The parameter values seem to make sense and the loglikelihood is greater than any other method I have used (mid-point distribution or distribution of either one of the bounds).

There is a warning message which I don't understand so could anyone tell me if I am doing the right thing and what this message means?

Appreciate the help!

Answer 1

It sounds like you might not be computing the likelihood correctly.

When all you know about a value $x$ is that

1. It is obtained independently from a distribution $F_\theta$ and

2. It lies between $a$ and $b \gt a$ inclusive (where $b$ and $a$ are independent of $x$),

then (by definition) its likelihood is $${\Pr}_{F_\theta}(a \le x \le b) = F_\theta(b) - F_\theta(a).$$ The likelihood of a set of independent observations therefore is the product of such expressions, one per observation. The log-likelihood, as usual, will be the sum of logarithms of those expressions.

---

As an example, here is an R implementation where the values of $a$ are in the vector left, the values of $b$ in the vector right, and $F_\theta$ is Lognormal. (This is not a general-purpose solution; in particular, it assumes that $b \gt a$ and $b \ne a$ for all the data.)

#
# Lognormal log-likelihood for interval data.
#
lambda <- function(mu, sigma, left, right) {
  sum(log(pnorm(log(right), mu, sigma) - pnorm(log(left), mu, sigma)))
}

To find the maximum log likelihood we need a reasonable set of starting values for the log mean $\mu$ and log standard deviation $\sigma$. This estimate replaces each interval by the geometric mean of its endpoints:

#
# Create an initial estimate of lognormal parameters for interval data.
#
lambda.init <- function(left, right) {
  mid <- log(left * right)/2
  c(mean(mid), sd(mid))
}

Let's generate some random lognormally distributed data and bin them into intervals:

set.seed(17)
n <- 12                     # Number of data
z <- exp(rnorm(n, 6, .5))   # Mean = 6, SD = 0.5
left <- 100 * floor(z/100)  # Bin into multiples of 100
right <- left + 100

The fitting can be performed by a general-purpose multivariate optimizer. (This one is a minimizer by default, so it must be applied to the negative of the log-likelihood.)
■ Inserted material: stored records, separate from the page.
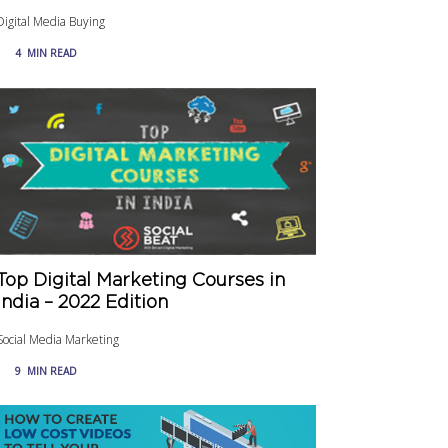
Digital Media Buying
4
MIN READ
Top Digital Marketing Courses in
India – 2022 Edition
Social Media Marketing
9
MIN READ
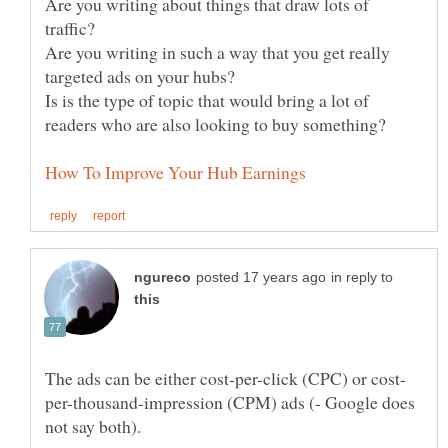
Are you writing about things that draw lots of
Are you writing in such a way that you get really
Is is the type of topic that would bring a lot of
in reply to
per-thousand-impression (CPM) ads (- Google does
fit <- optim(lambda.init(left,right), 
             fn=function(theta) -lambda(theta[1], theta[2], left, right))
fit$par

6.1188785 0.3957045

The estimate of $\mu$ is $6.12$, not far from the intended value of $6$, and the estimate of $\sigma$ is $0.40$, not far from the intended value of $0.5$: not bad for just $12$ values. To see how good the fit is, let's plot the empirical cumulative distribution function and the fitted distribution function. To construct the ECDF, I just interpolate linearly through each interval:

#
# ECDF of the data.
#
F <- function(x) (1 + mean((abs(x - left) - abs(x - right)) / (right - left)))/2

y <- sapply(x <- seq(min(left) * 0.8, max(right) / 0.8, 1), F)
plot(x, y, type="l", lwd=2, lty=2, ylab="Cumulative probability")
curve(pnorm(log(x), fit$par[1], fit$par[2]), from=min(x), to=max(x), col="Red", lwd=2, 
  add=TRUE)

Because the vertical deviations are consistently small and vary both up and down, it looks like a good fit.